Notaker singles chronology
| "Feel The Rain" (2015) | "Infinite" (2016) | "Gems" (2016) |

= Infinite (Notaker song) =

Infinite is a new beat song by American electronic music producer Notaker. The song was released on 22 April 2016, by the Canadian record label Monstercat.

== Reception and release ==
Infinite was well received by a wide range of critics. DJ Mag rated the song an 8/10 saying, "Notaker brings out the big guns with ‘Infinite’ for a record full of chunky grooves and epic electro melodies that signals his arrival as a progressive force to be reckoned with." Toby Reaper of Dancing Astronaut described Notaker's style in Infinite as "spacey, adventurous buildups and heavy, technical drops into a progressive sound that thrives in the mid-tempo range". Timmy Kusnierek of Your EDM stated "Infinite centres around the obscure rumbles of a far-off nebula, waxing into a space-faring adventure as a classic progressive synth leads the way", further stating "Overall, the entire production creates a celestial atmosphere that’s too rich to ignore". Petar Lazarevic of We Rave You stated "Infinite, combines spacey overtones sounded out by metallic, hollow atmosphere with a thumping, deep bassline and a simplistic melody into a punchy house offering".

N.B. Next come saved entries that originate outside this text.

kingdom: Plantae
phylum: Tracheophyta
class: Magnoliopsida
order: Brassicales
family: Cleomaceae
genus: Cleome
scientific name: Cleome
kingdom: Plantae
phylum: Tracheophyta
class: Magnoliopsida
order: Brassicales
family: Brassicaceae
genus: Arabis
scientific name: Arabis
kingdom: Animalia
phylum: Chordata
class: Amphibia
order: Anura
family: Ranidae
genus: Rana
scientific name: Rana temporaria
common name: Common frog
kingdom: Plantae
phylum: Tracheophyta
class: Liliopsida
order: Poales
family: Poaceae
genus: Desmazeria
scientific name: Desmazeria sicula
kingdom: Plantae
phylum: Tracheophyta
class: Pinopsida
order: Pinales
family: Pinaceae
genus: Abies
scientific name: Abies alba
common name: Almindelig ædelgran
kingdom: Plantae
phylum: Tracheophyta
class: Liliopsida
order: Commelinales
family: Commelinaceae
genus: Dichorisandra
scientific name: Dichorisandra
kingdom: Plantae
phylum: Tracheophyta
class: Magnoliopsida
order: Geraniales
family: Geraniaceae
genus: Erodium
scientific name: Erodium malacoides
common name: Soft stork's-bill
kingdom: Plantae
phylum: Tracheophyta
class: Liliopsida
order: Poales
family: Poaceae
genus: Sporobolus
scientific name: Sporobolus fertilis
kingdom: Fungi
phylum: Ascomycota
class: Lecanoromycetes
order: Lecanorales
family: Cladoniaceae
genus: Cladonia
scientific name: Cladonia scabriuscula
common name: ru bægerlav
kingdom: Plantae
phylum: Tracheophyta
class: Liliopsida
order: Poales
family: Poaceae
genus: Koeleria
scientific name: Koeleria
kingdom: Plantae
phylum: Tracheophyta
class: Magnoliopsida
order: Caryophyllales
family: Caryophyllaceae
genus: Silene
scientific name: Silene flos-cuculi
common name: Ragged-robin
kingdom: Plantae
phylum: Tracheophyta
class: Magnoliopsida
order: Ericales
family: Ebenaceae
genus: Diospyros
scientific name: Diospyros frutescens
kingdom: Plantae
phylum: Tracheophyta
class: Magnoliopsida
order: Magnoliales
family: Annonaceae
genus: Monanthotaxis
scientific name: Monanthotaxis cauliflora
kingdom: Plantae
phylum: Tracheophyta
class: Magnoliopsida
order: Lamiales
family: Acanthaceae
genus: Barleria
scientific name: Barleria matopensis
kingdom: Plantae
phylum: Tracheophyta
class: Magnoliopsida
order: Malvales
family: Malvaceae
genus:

Brian poles of This Song Slaps described Infinite as a song that plays more as a story than a piece of music, stating "the progression through the song through additions and omissions of sounds and going from hard from the first drop to a softer and more melodic final drop tells the story of traveling through space in a great way". John Carr of Global Dance Electronic described the production as a cross between "the dark realm of French Techno and the ethereal atmosphere of trance for a sound that can fit into a myriad of DJ sets and stand out as an epic moment". Joe Hoffman of Dance and Rave stated "Infinite, is a gloriously dynamic blend of melodic and dark, and Progressive and Bass, and is sure to win a lot of fans over with its fluid progressions".